Wade was aware of voices behind him. When he looked up, Lux was guiding Pat to a wooden bench across the beach. Claude clamped a hand on Wade's shoulder. "Don't pay it mind. The albino stuff tickled me."

"Right. Tickled."

"Come on, let's park ourselves."

They moved up closer to the fire. Six or seven dusky faces nodded beneath their caps as Claude made the introductions, and then for a long while Wade sat listening to a conversation that seemed to transpire in another language. Impossibly abstract: tides and winds and channel currents. It was hard to achieve focus. Partly it was Vinny, partly the glide. Once or twice he found himself tugged away on the backwash of voices, drifting here and there. Another universe, he thought. Everyday logic had gone inside out; the essential substances that had once constituted his daily being had been transformed into something vaporous and infinitely mutable.
What was real? What wasn't? Kathy, for instance. No firmness. It was difficult to imagine her out there right now, at this instant, looking up at this same starry sky.

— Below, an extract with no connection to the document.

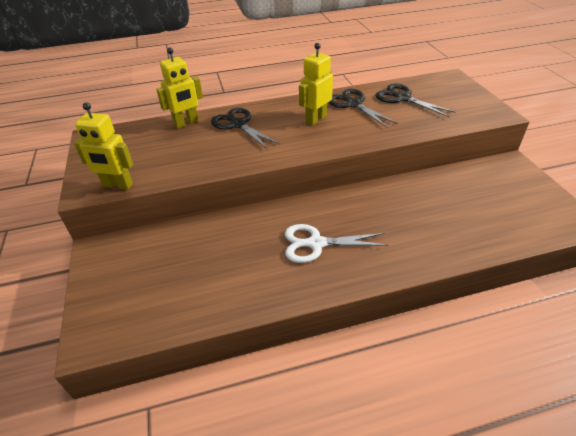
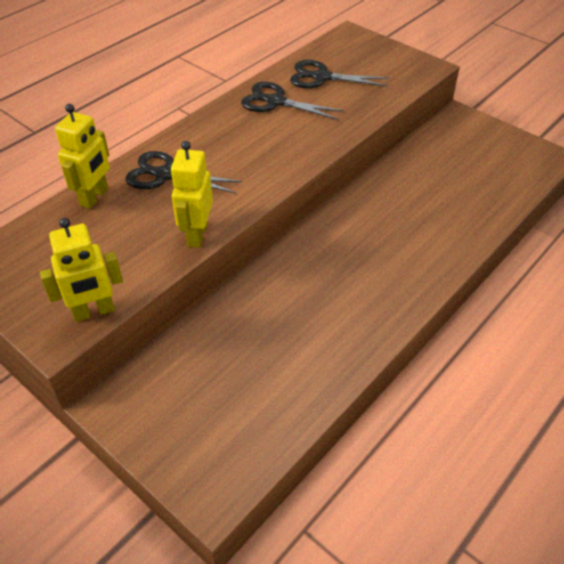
camera: 35 degrees left, 5 degrees up
(315, 119) = (251, 135): yellow robot -> yellow robot (197, 235)
(316, 243) = (351, 278): white scissors -> none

He couldn't feel much. He took a slug of beer and tried to brace himself.

"These boys here," Claude was saying, "they're water-smart. Real pros. They'll dig her out for you."

Positive murmurs came from the dark.

Across the beach Lux and Pat were huddled in conversation. Wade watched them for a few seconds, wondering if he should walk over and demand the handcuffs. Blurt out a few secrets. The teakettle and the boathouse. Tell them he wasn't sure. Just once in his life: tell everything. Talk about his father. Explain how his whole life had been managed with mirrors and that he was now totally baffled and totally turned around and had no idea how to work his way out. Which was the truth. He didn't know shit. He didn't know where he was or how he'd gotten there or where to go next.